• _Assigned task_
Exactly and only the lines from the one with "nose: (230, 293)" through the last line of the records need to be set down; please skip the pictures.

Images with bounding boxes:
------------------------------

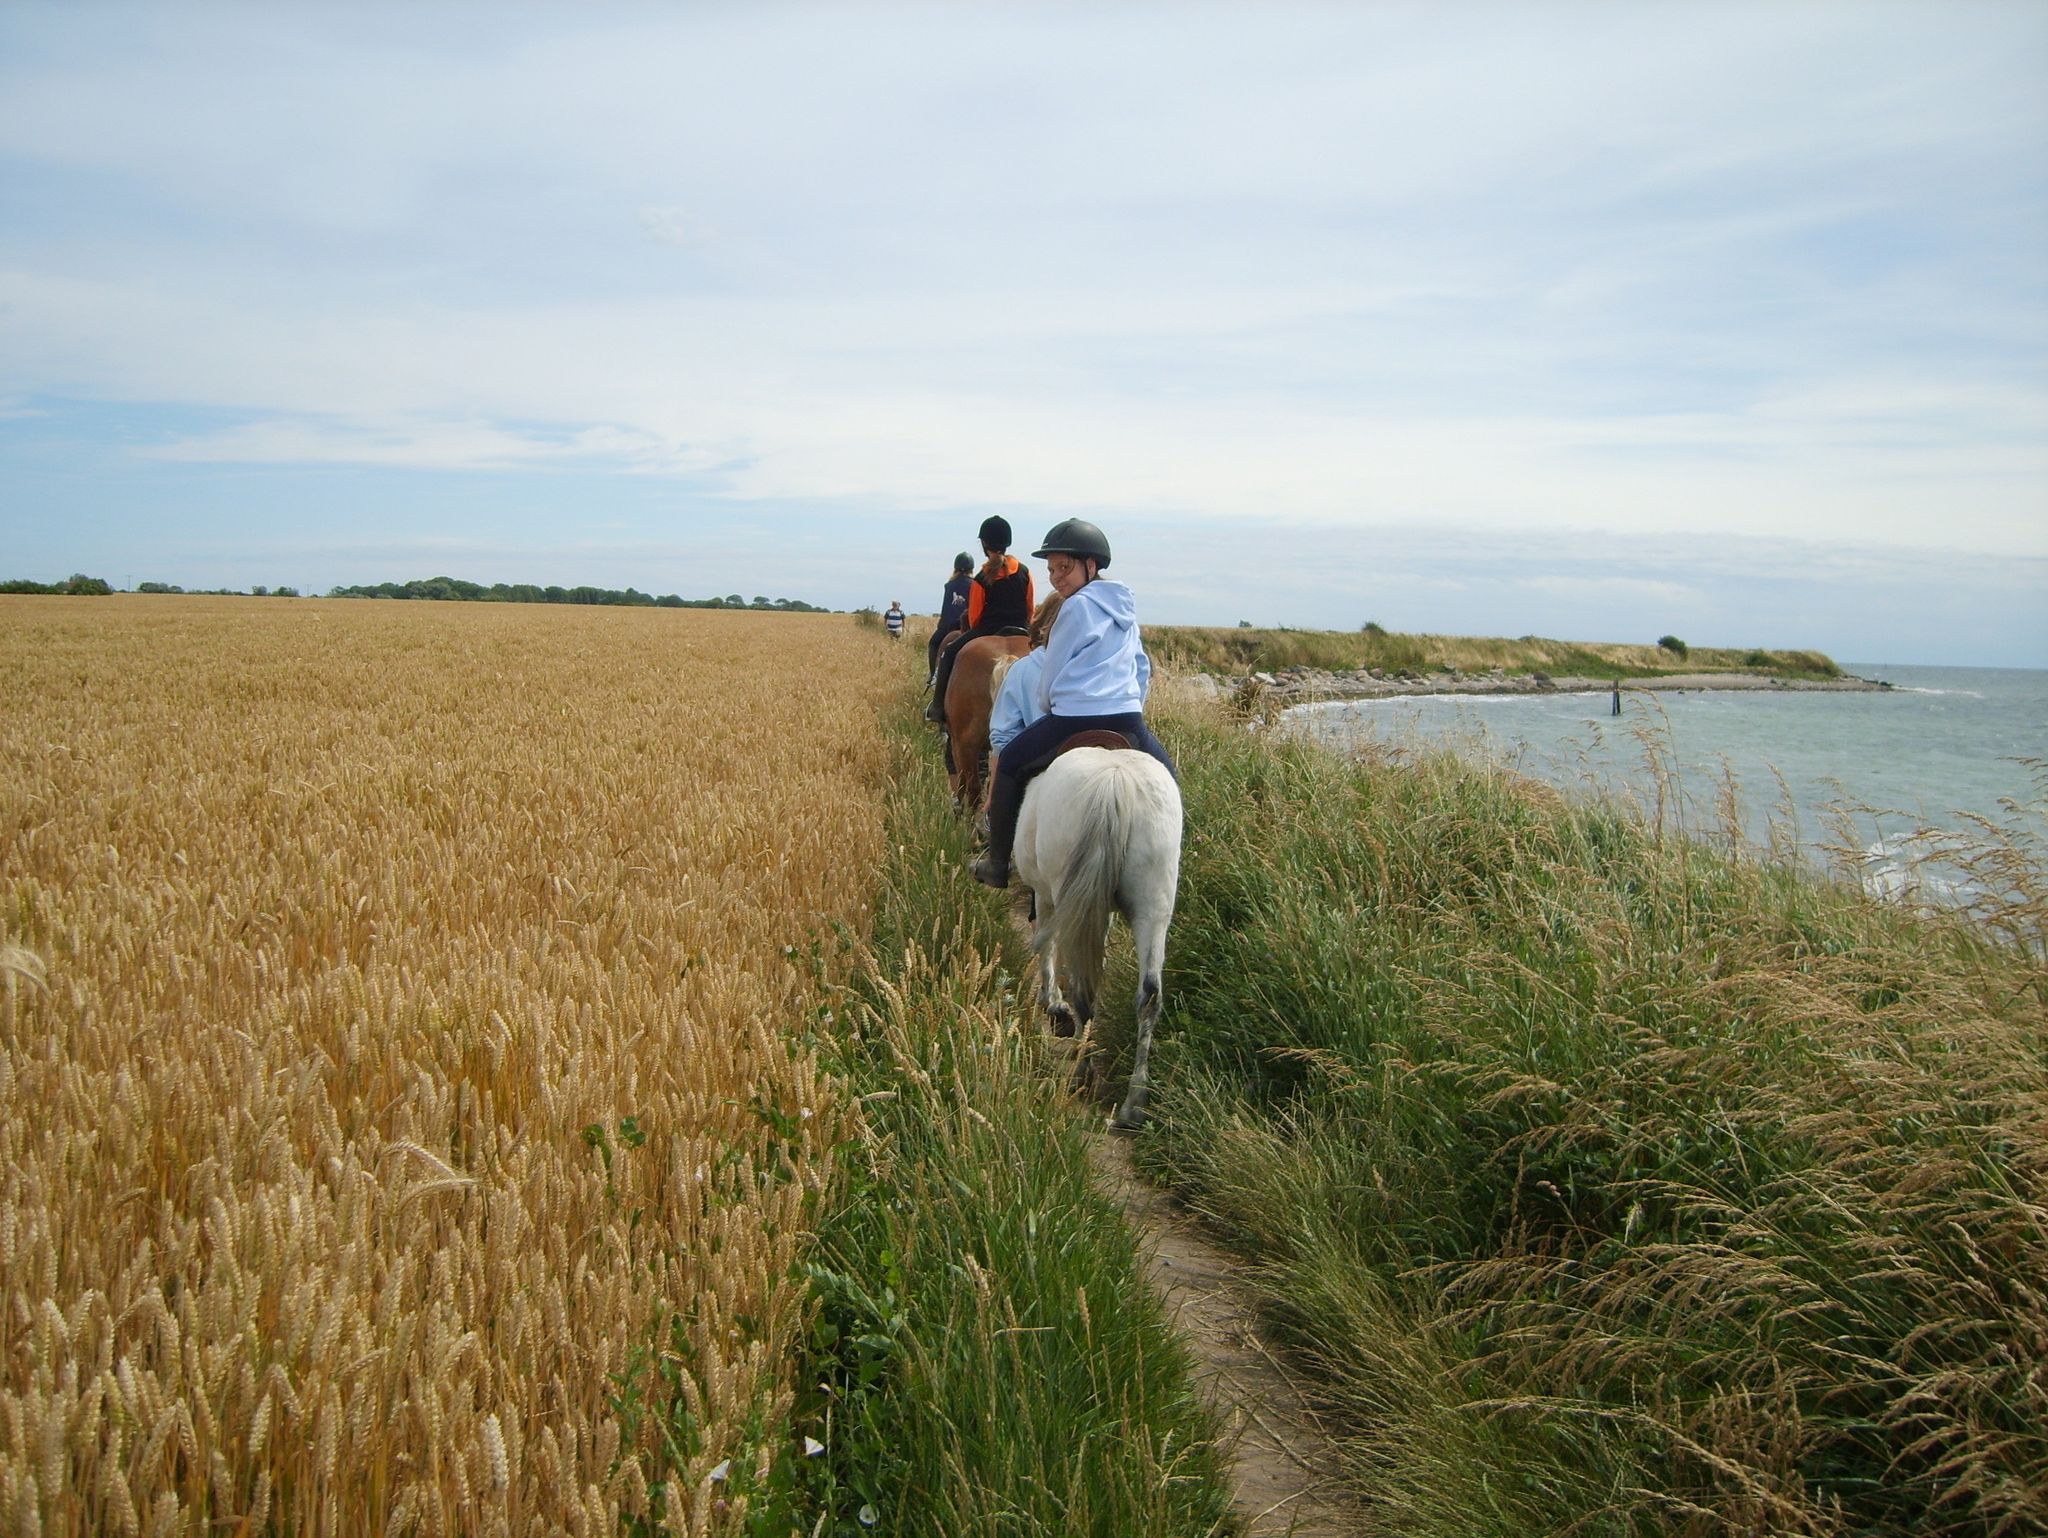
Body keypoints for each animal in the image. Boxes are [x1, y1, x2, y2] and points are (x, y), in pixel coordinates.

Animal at [1011, 745, 1187, 1130]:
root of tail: (1114, 782)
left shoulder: (1046, 895)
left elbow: (1046, 944)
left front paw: (1053, 1003)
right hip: (1153, 904)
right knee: (1149, 995)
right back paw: (1134, 1105)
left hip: (1067, 891)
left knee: (1083, 988)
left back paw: (1083, 1070)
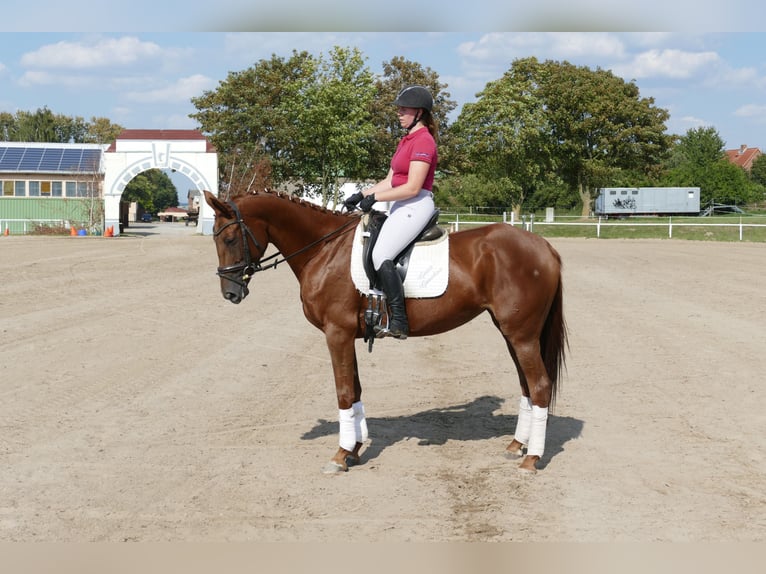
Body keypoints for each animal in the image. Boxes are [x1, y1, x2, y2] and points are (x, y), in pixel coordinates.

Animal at [204, 191, 568, 474]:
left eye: (230, 238)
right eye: (215, 238)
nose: (230, 293)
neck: (325, 249)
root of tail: (545, 247)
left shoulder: (336, 333)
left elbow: (344, 392)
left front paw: (340, 455)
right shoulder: (347, 335)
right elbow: (356, 390)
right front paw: (354, 448)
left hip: (521, 336)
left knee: (539, 385)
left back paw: (532, 458)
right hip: (513, 334)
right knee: (526, 386)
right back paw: (517, 445)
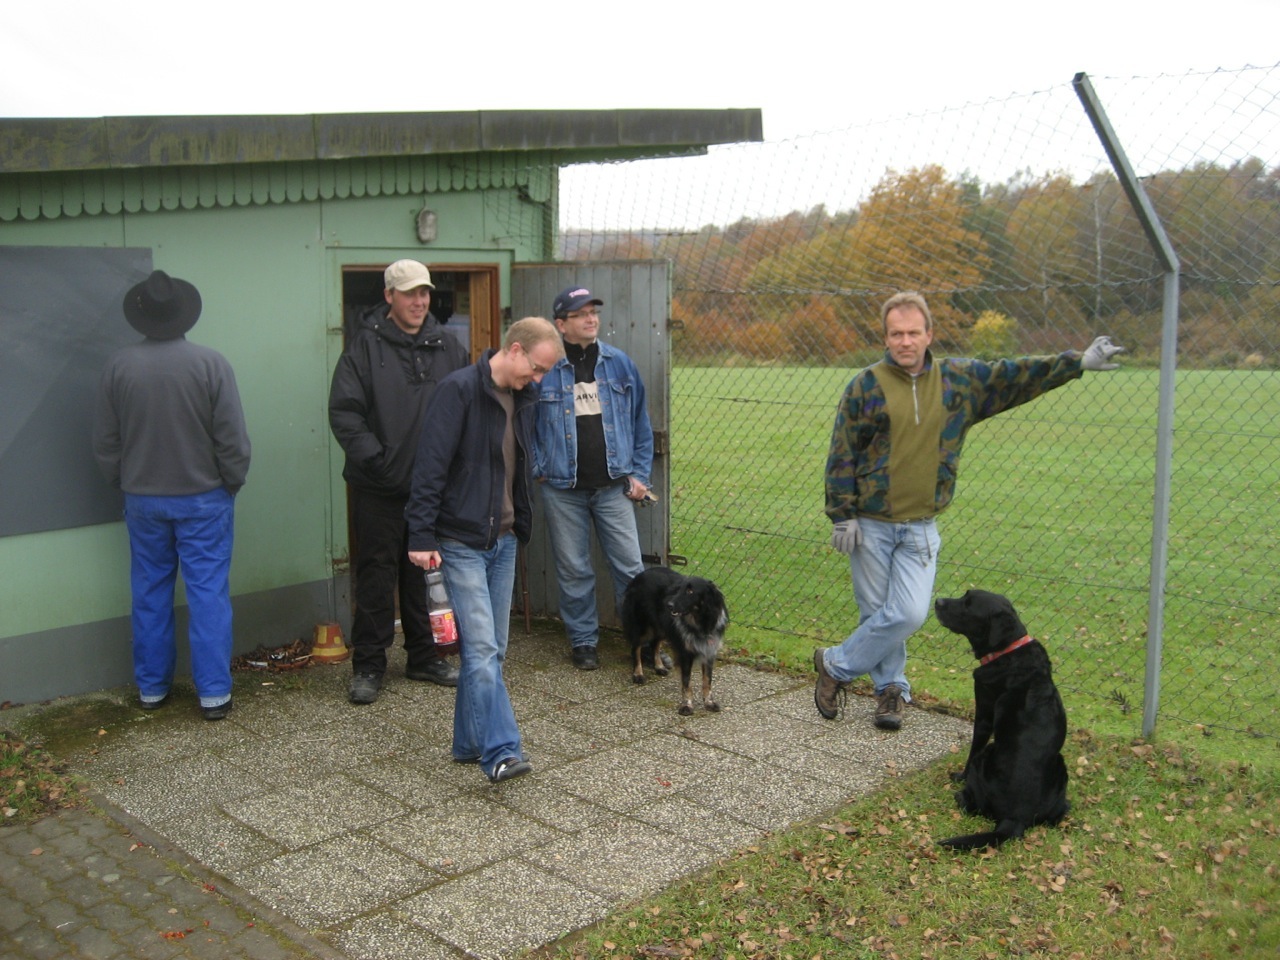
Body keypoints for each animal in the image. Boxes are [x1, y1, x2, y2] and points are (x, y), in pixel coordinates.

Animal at [621, 567, 728, 716]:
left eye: (690, 591)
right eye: (679, 590)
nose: (669, 605)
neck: (700, 622)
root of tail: (639, 575)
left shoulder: (709, 652)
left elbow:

------------------------------

• _Your response_
nose: (230, 293)
neck: (325, 249)
root of tail: (545, 247)
left shoulder: (336, 333)
left elbow: (344, 392)
left front paw: (340, 455)
right shoulder: (347, 335)
right elbow: (356, 390)
right front paw: (354, 448)
left hip: (521, 336)
left knee: (539, 385)
left back paw: (532, 458)
right hip: (513, 334)
right knee: (526, 386)
right back paw: (517, 445)
Body keypoints for each animal in the image. Boxes are [x1, y1, x2, y2] and points are (x, y), in pixel coordinates.

Animal at [621, 567, 728, 716]:
left eye: (690, 591)
right eye: (679, 590)
nose: (669, 605)
neck: (700, 622)
root of tail: (639, 575)
left shoulder: (709, 652)
left elbow:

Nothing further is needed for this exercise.